In order to cover the $17-million deficit, the McGill administration outlined several ways to increase its revenue: “development of additional revenues in targeted [undergraduate] programs” (i.e. tuition increases), “re-regulation [or deregulation] of fees”, “further increases to tuition and re-regulation of fees from international undergraduate students,” and “expense reduction.” For the latter, McGill has asked all of its workers to open their collective agreements and take a pay cut amounting to $6.2 million. This kind offer to the workers was presented as a team effort to weather the financial crisis. In addition to this, McGill has also decided to cut $1 million from the health benefits of the 1400 non-academic staff, who are organized under the McGill University Non-Academic Certified Association (MUNACA).
The message is clear — McGill workers are being asked to pay for a financial crisis that was not caused by them. The banks, the financial institutions, and the big corporations made billions of dollars during the boom; according to Statistics Canada the earnings among the richest fifth of Canadians grew 16.4 per cent between 1980 and 2005 while that of the poorest fifth of the population tumbled 20.6 per cent over the same period. Now during the bust, the workers are expected to also reduce their earnings to save the bosses. When it comes to the bosses’ profit, it is a private matter; but, when it comes to their losses, suddenly it becomes a social matter that has to be dealt with collectively.
Implicitly, the McGill administration has made a veiled threat in their budget and many of their public statements: if you don’t take the pay cut, we will have to cut your jobs. However, there is no guarantee at all that workers will keep their jobs if they accept the wage cut. McGill cannot make such promises because it understands that it cannot maintain jobs for all its workers. Because of tax cuts and bailouts, the federal government has accumulated the largest deficit in Canadian history. Despite decades of underfunding in education, the federal government and their provincial partners will need to depend upon more cuts in the future. Heather Munroe-Blum, the principal of McGill, has said that “the worldwide financial downturn does not stop at the borders of our campuses, and its effects will be multi-year.” With their plan to have a balanced budget by 2011 and to start to chip away at the accumulated deficit, workers can expect to see more wage cuts and students can see their tuition fees increase in the next few years.
Workers and students shouldn’t pay for the crisis. They should reject all forms of cuts to education: wage cut for workers, tuition fee increases, and job losses on campus. There shouldn’t be any illusion that the administration will keep their verbal promise to protect jobs after a wage cut. Last year, General Motors closed down the truck plant in Oshawa and laid off 2,600 workers two weeks after it agreed not to do so, in return for a wage freeze and other concessions from its workers. Likewise, car manufacturers all over North America have closed down their factories, laying off tens of thousands of workers, even after the unions had given massive concessions to them and the government injected billions of dollars of taxpayers’ money. Similar stories like this are being repeated all over Canada.

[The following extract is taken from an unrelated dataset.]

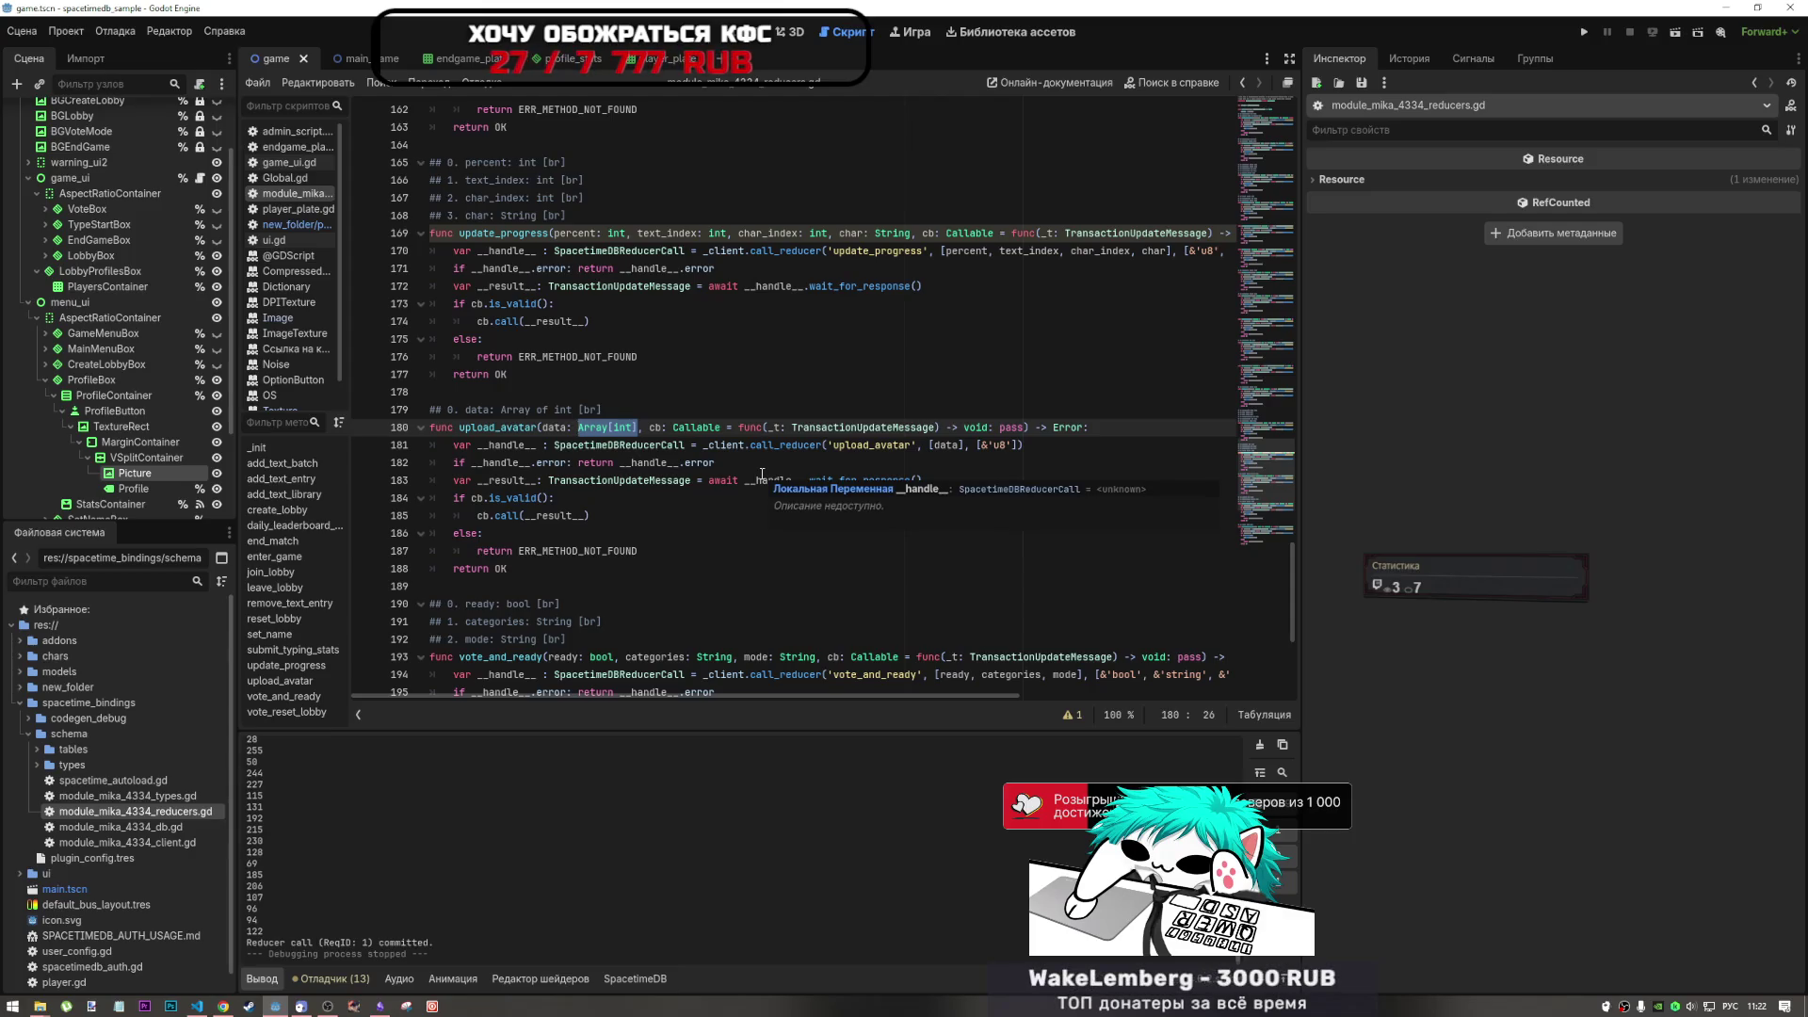
- Inspect the call_reducer arguments and upload_avatar reducer name on line 181, rechecking Array[int]
left_click(950, 448)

McGill workers and students have to unite and say no to cuts. This will send a strong message to the government that workers won’t pay for the crisis. Education is a right, but workers and youth will only be able to exercise that right if we fight for it. Money wasted on tax-cuts, corporate bailouts, and the war in Afghanistan could pay for free education many times over. We need to fight for a society where, instead of bailing out the corporations, we properly fund education.